Given records
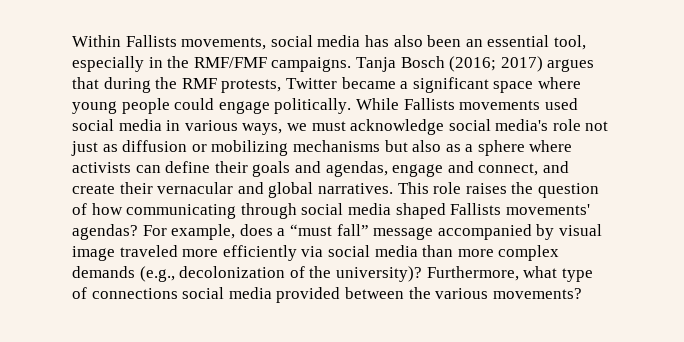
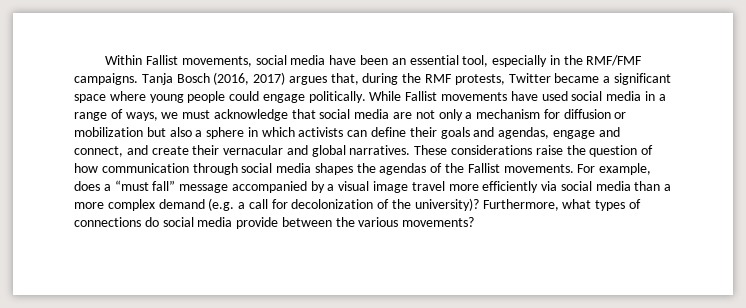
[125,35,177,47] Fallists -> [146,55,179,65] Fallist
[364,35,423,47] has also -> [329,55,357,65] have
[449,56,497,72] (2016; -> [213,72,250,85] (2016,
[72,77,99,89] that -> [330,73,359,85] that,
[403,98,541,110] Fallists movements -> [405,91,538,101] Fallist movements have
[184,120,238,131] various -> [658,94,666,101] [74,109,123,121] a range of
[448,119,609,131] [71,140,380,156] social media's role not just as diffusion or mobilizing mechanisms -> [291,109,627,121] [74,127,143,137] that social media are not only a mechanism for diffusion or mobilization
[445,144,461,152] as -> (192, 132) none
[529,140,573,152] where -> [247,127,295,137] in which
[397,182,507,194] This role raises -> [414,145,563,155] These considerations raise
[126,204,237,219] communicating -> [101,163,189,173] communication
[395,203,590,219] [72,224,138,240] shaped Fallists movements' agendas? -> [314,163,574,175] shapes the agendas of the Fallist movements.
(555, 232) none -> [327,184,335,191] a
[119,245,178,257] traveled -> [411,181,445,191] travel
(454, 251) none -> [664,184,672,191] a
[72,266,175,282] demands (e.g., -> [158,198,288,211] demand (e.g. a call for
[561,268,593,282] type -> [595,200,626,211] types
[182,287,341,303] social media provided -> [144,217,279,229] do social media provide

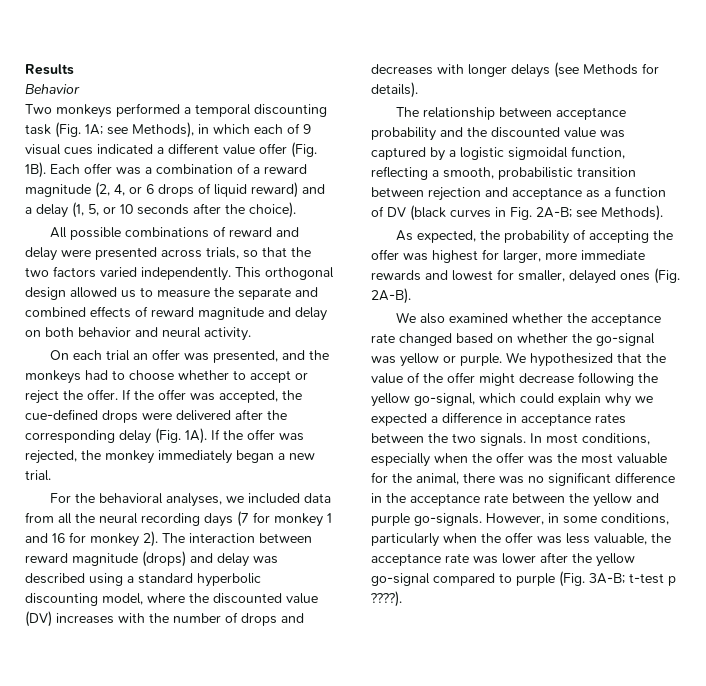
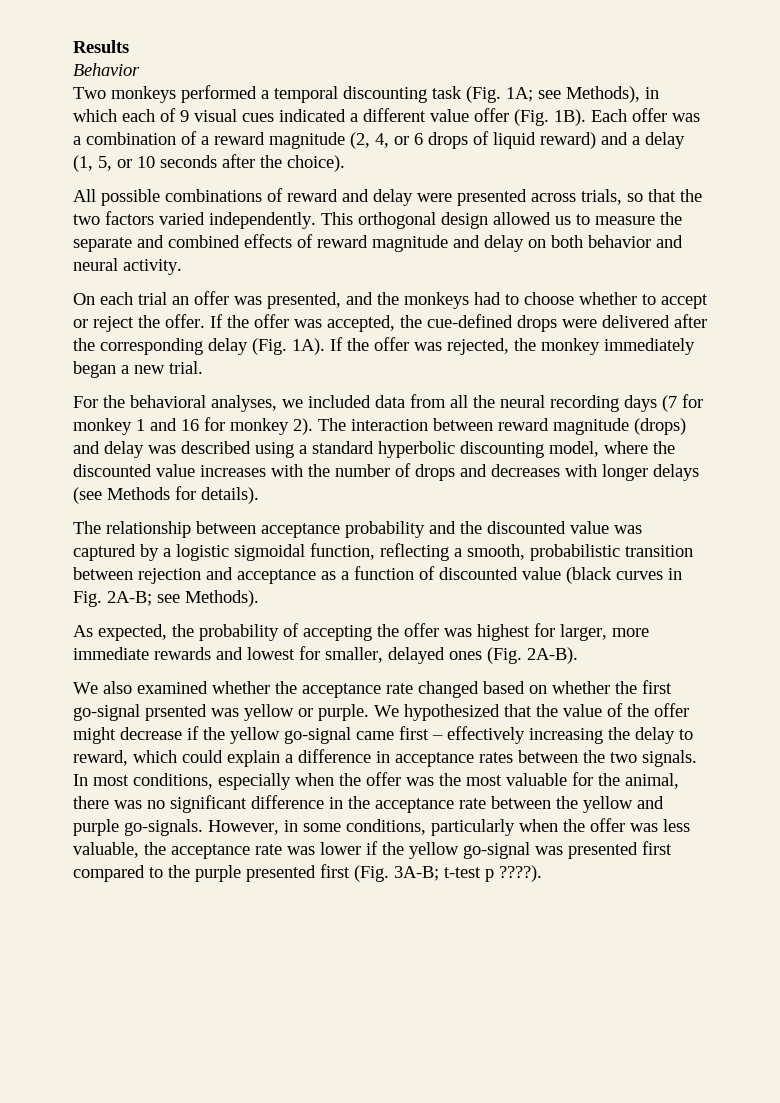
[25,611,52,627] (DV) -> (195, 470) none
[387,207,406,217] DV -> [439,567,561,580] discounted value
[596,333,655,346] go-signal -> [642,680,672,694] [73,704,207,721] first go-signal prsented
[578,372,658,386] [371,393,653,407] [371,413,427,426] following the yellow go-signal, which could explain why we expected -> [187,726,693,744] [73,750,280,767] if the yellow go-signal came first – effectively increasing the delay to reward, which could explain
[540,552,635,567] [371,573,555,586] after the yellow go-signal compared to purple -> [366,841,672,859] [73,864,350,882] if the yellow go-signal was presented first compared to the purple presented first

Directions
From the entries above, copy every line where the word "Fallist" shows up.

Response
[125,35,177,47] Fallists -> [146,55,179,65] Fallist
[403,98,541,110] Fallists movements -> [405,91,538,101] Fallist movements have
[395,203,590,219] [72,224,138,240] shaped Fallists movements' agendas? -> [314,163,574,175] shapes the agendas of the Fallist movements.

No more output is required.